In black and white: Blanc is on the brink

He may be a skilled France coach but Laurent Blanc is no politician – after his naive handling of the 'race quota' row even his World Cup-winning team-mates want him out

During his long career as a calm midfielder and central defender for France and a string of big European clubs, Laurent Blanc was known as "le president". He was regarded as a different kind of footballer: cool, aloof, intelligent, almost aristocratic, despite his blue-collar communist roots in the rural south of France.

In his brief career with Manchester United, he was known to the Old Trafford faithful as "Larry White". The French son of a hard-left trade union official came to sound – and almost to look – like a very proper kind of Englishman.

Since he took over last year as coach of a scandal-ravaged national team, Blanc has been hailed as France's saviour. Here at last was a man to restore discipline to Les Bleus and expunge the memories of Thierry Henry's sneaky hand-ball against the Republic of Ireland in the play-offs, the allegations that France players frequented with an under-age prostitute; and the mutiny and woeful performances of the squad during the World Cup last summer.

On Monday, Blanc's distinguished career, and gentlemanly reputation, may be brought crashing down. An investigation ordered by the French sports minister, and ex-judo champion, Chantal Jouanno, will report back on allegations that Blanc, and other senior officials in the French Football Federation, discussed last November the possibility of imposing a secret racial "quota" on training academies for boys aged 11 to 16.

Blanc at first waved away the accusations, made by the French investigative website Mediapart. He knew nothing of racial quotas, he said. His only concern was that some boys of foreign origin were using French national training facilities and then choosing to represent other countries.

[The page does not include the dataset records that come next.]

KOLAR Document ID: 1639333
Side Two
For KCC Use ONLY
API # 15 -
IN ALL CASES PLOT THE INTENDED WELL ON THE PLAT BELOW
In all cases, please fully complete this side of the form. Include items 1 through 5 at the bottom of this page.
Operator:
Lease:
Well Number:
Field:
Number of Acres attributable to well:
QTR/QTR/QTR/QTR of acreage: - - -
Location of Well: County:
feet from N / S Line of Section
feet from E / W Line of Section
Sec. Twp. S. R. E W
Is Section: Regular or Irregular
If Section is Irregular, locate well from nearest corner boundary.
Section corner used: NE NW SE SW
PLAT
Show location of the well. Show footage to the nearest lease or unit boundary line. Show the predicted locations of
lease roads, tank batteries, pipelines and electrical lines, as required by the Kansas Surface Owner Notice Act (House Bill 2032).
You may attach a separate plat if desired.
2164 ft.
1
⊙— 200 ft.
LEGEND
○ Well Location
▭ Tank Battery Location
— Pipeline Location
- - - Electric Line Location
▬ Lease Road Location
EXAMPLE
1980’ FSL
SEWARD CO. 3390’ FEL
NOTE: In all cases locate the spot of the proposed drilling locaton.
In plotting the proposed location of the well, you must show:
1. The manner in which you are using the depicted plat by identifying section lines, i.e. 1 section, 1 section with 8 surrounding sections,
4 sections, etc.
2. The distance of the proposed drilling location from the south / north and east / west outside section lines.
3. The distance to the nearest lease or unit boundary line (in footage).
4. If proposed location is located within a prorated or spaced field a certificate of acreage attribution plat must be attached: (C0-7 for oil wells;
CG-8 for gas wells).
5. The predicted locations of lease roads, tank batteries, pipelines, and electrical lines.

The site then published a verbatim account of comments made by Blanc and other France officials at a youth strategy meeting in Paris on 8 November. Blanc told the meeting, among other things: "You have the feeling that we are producing really only one prototype of player: big, strong, fast... and who are the big, strong, fast players? The blacks. That's the way it is. That's the way things are today.

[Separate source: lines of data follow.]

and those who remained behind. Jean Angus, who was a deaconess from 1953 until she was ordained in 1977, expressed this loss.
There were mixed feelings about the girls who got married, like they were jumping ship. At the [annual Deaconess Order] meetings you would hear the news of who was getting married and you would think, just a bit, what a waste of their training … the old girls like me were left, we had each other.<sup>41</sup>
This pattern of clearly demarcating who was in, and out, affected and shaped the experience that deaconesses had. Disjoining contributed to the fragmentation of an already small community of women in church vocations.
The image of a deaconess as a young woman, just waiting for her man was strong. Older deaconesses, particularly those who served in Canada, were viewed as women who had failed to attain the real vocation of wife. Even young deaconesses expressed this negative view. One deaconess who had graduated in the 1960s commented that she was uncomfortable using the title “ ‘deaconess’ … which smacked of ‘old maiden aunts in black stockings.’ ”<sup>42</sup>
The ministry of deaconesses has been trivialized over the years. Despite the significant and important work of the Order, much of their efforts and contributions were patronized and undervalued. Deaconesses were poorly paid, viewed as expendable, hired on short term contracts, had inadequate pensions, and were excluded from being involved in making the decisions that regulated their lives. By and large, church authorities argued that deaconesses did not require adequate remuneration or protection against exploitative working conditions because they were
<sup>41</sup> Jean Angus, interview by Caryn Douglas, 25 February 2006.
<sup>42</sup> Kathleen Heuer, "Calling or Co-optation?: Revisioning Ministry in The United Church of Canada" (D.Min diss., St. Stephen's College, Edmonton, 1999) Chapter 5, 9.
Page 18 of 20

"I think we need to refocus, above all for boys of 13-14, 12-13, introduce other parameters, adjusted to our own culture.... The Spanish say to me: 'We don't have this problem. We don't have any blacks.'"

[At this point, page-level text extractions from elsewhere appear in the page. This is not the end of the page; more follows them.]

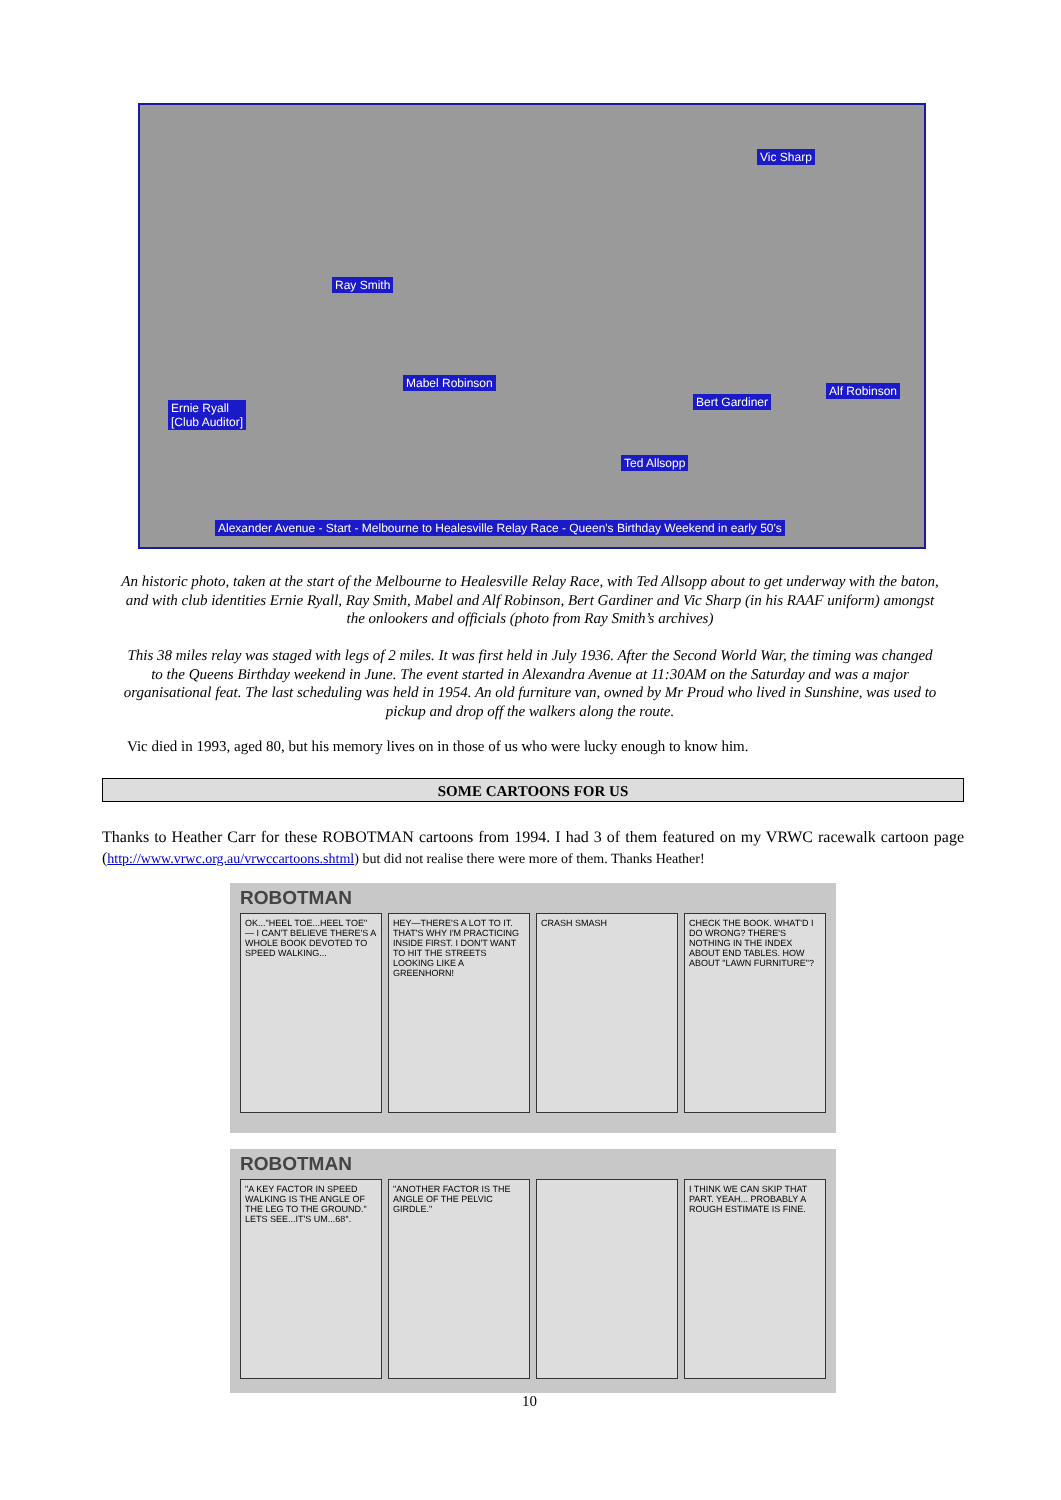Vic Sharp
Ray Smith
Mabel Robinson
Ernie Ryall
[Club Auditor]
Bert Gardiner
Alf Robinson
Ted Allsopp
Alexander Avenue - Start - Melbourne to Healesville Relay Race - Queen's Birthday Weekend in early 50's
An historic photo, taken at the start of the Melbourne to Healesville Relay Race, with Ted Allsopp about to get underway with the baton, and with club identities Ernie Ryall, Ray Smith, Mabel and Alf Robinson, Bert Gardiner and Vic Sharp (in his RAAF uniform) amongst the onlookers and officials (photo from Ray Smith’s archives)
This 38 miles relay was staged with legs of 2 miles. It was first held in July 1936. After the Second World War, the timing was changed to the Queens Birthday weekend in June. The event started in Alexandra Avenue at 11:30AM on the Saturday and was a major organisational feat. The last scheduling was held in 1954. An old furniture van, owned by Mr Proud who lived in Sunshine, was used to pickup and drop off the walkers along the route.
Vic died in 1993, aged 80, but his memory lives on in those of us who were lucky enough to know him.
SOME CARTOONS FOR US
Thanks to Heather Carr for these ROBOTMAN cartoons from 1994. I had 3 of them featured on my VRWC racewalk cartoon page (http://www.vrwc.org.au/vrwccartoons.shtml) but did not realise there were more of them. Thanks Heather!
ROBOTMAN
OK..."HEEL TOE...HEEL TOE" — I CAN'T BELIEVE THERE'S A WHOLE BOOK DEVOTED TO SPEED WALKING...
HEY—THERE'S A LOT TO IT. THAT'S WHY I'M PRACTICING INSIDE FIRST. I DON'T WANT TO HIT THE STREETS LOOKING LIKE A GREENHORN!
CRASH SMASH CHECK THE BOOK. WHAT'D I DO WRONG? THERE'S NOTHING IN THE INDEX ABOUT END TABLES. HOW ABOUT "LAWN FURNITURE"?
ROBOTMAN
"A KEY FACTOR IN SPEED WALKING IS THE ANGLE OF THE LEG TO THE GROUND." LETS SEE...IT'S UM...68°.
"ANOTHER FACTOR IS THE ANGLE OF THE PELVIC GIRDLE."
I THINK WE CAN SKIP THAT PART. YEAH... PROBABLY A ROUGH ESTIMATE IS FINE.
10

In other words, France is no longer producing enough skilful, intelligent, slightly built players – a French Lionel Messi or Andres Iniesta or even a new David Ginola. This is caused partly, Blanc argued, by an obsession at junior level with power and speed, which favoured one type of player, most of whom happened to be black.

Blanc went on to make it clear – in a less quoted passage – that he was talking about football qualities, rather than race. He did not mind if the whole France team was black, so long as there was a balance of big and small, strong and skilful players.

Blanc has since apologised if his words – "taken out of context" and "spoken in the heat of an argument" – were offensive. Many friends and former team-mates, white and black, have spoken up to insist that "Larry White" is a man of left-wing, humanist principles and not a racist.

He has always had good relations with black team-mates, they say. He was part of the "brown, white, black" France team who were hailed as a model for racial integration when they won the World Cup in 1998. As a successful coach of Bordeaux until last year, he nurtured many young black players, including the present France captain, Alou Diarra, 29, born in Mali and brought up in a poor multi-racial suburb east of Paris. Diarra is one of those who have spoken up in Blanc's defence.

There are, however, more and more voices, including senior black players past and present, calling for Blanc to be fired. The latest, yesterday, was Patrick Vieira, the Manchester City midfielder and Blanc's team-mate in the great 1998 France side.

"I know Laurent Blanc and I don't think he is racist," Vieira said. "But I don't understand how any of the officials present at that meeting can stay in their job. If these people stay, the door is open to all kinds of discriminations."

Lilian Thuram, another member of the 1998 France team has been campaigning for several days to have his former team-mate fired. Blanc is guilty, according to Thuram, of at least "unconscious racism" and promoting "racial stereotypes".

Blanc will be interviewed today by the independent investigators appointed by Jouanno. They will report back to the sports minister on Monday. There is a growing feeling that even if the French Football Federation does not show Blanc a red card, he might decide to resign.

His friend, Christophe Dugarry, another 1998 squad member, said: "I am very worried that Laurent Blanc is going to walk... I am worried that he is sick of being bashed around in this very unfair way."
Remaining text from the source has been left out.